§ What to do
a – In the Animix festival article below, rewrite the paragraph beginning "Alain Escalle's Le livre des morts" more briefly, keeping its main facts.
b – According to the Animix festival article below, on what dates will the festival's bar mitzva edition take place?
c – Extend the Animix festival article below, picking up after its final paragraph.

BEGIN Source document

Animated bar mitzvah

Frenchman Alain Escalle will present his Holocaust film at Animix's 14th festival.

Bar Mitzva 521 (photo credit: Courtesy)
Bar Mitzva 521
(photo credit: Courtesy)
The Animix Animation Comics & Caricature Festival has become a man, or a fountain pen as we used to say several eons ago when a boy turned 13. The bar mitzva edition will take place August 9-13, with most slots taking place at the Tel Aviv Cinematheque.
Like every year, there will be a rich mix of animated film for all age groups and interests, with workshops, panel discussions, hands-on activities and lectures betwixt and between the silver screen stuff.
While cartoons may have started out with fun offerings based on such beloved characters as Mickey Mouse and Donald Duck, the animation business has undergone significant changes in terms of both technique and content, since 19th-century contraptions such as the phenakistoscope, zoetrope and praxinoscope were used to animate static figures. And for some years now, in addition to junior audience-oriented entertainment, animated movies have increasingly addressed serious issues in all kinds of fields.
Alain Escalle’s Le livre des morts (Book of the Dead), which features in next week’s Animix program, is the non-Jewish Frenchman’s take on the Holocaust. Despite not having any direct connection with the Holocaust, Escalle says he found it difficult to tackle the subject, and approached the project with the utmost caution. “It was not easy for me. It was a very long process to make the film, but also to think about it,” he states, adding that he has handled apocalyptic material before.
The previous experience, he says, gave him invaluable insight into how to get into the subject matter, and also how to talk to people with a strong emotional bond with the topic. “My second film was called The Tale of the Floating World, and it was about the bombing of Hiroshima in Japan. It was not easy for a Frenchman to try to understand the Japanese culture, and it was also not easy to get them to talk about it. The subject of the bombing, for them, is still alive – almost like the Shoah. So it was important to have a good point of view of the Holocaust, and to start the project as sincerely as possible.”

END Source document
BEGIN Data

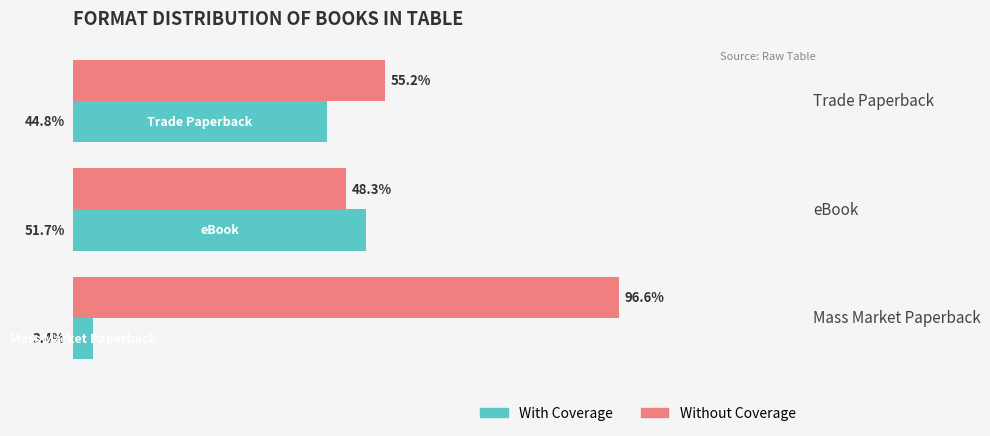

Rank the categories by Without Coverage value from highest to lowest.

Mass Market Paperback, Trade Paperback, eBook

END Data

§ Task answers
a – Book of the Dead (Le livre des morts), which appears in next week's Animix program, is the Holocaust film by Alain Escalle, a non-Jewish Frenchman. Although he has no direct connection to the Holocaust, he found the subject hard and approached it very cautiously. He calls making and thinking about the film a very long process and notes that he has handled apocalyptic material before.

b – August 9-13.

c –
Escalle certainly doesn’t pull any punches in Le livre des morts and put his all into the venture. It is a stark work that took five years to complete, with the powerful visual images enhanced by the somewhat funereal sound track. But there are also some fleeting lighter moments in the movie, where hope of a better world somehow manages to filter through the dense morbid morass.
While very aware of the sensitivities involved, Escalle says he was able to maintain a relatively neutral stance on the storyline. “The fact that I am not Jewish helped to give me some kind of distance about the subject,” he says.
Then again, the Holocaust is not exactly a hot-off-the-press news item. “On the one hand, it was quite easy to approach the subject. But on the other hand, there are a lot of documentaries and books about the subject, so I had to find a different point of view – something new and fresh.”
Escalle says he was also keen to incorporate some positive energies in the work. “You know, whenever there is some tragedy in the world, people try to find some source of hope, something better over the drama and the suffering. So that’s how I decided to treat the subject of the dead. For me, the Shoah is about the dead and how you react to that.”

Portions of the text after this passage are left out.